Former Metropolitan Police officer Michael Hames told the publication: "This is ridiculous and wrong on many levels.
"How can human rights be used to justify this when he took away the human rights of innocent girls and women?
"This makes a nonsense of the law, and the sooner it is changed the better."
The government had previously promised to consider changing the law to stop the likes of Bellfield marrying while behind bars.
He told LBC’s Nick Ferrari at Breakfast in March: "Let me just be crystal clear with you, Nick – I don’t think it is appropriate and I’m going to change the law.
“But I also think there’s a question around the risk to anyone that would marry an offender as egregious as in this case Levi Bellfield.
“What we’re protectively do to make sure vulnerable people aren’t subject to that element of risk.“So on both factors, I’m committed to doing what we can to prevent that taking place."
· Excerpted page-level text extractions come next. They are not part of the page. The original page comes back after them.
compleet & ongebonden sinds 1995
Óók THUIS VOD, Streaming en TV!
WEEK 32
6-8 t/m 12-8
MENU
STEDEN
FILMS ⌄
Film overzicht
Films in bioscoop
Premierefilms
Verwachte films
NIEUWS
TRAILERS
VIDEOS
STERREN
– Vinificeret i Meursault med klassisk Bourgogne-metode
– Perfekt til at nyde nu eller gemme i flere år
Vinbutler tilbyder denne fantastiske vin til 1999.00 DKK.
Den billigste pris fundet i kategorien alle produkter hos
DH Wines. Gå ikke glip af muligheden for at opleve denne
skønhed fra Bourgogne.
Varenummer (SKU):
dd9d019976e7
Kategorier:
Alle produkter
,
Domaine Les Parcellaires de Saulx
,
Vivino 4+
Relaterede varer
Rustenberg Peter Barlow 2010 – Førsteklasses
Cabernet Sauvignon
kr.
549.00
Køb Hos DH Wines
Dominic Raab hits he will try and stop the prison marriage of serial killer and rapist
With Mr Raab being forced to resign following bullying allegations, there appears to be no imminent plans to change the law to prevent Bellfield's marriage.
One government source said: |The sad fact is that — with the way the law stands — there are no grounds to stop him getting married.
"So it will go ahead and they are deciding when to tell Bellfield they are approving the decision.“It sticks in the craw — but at least it would avoid it going to court."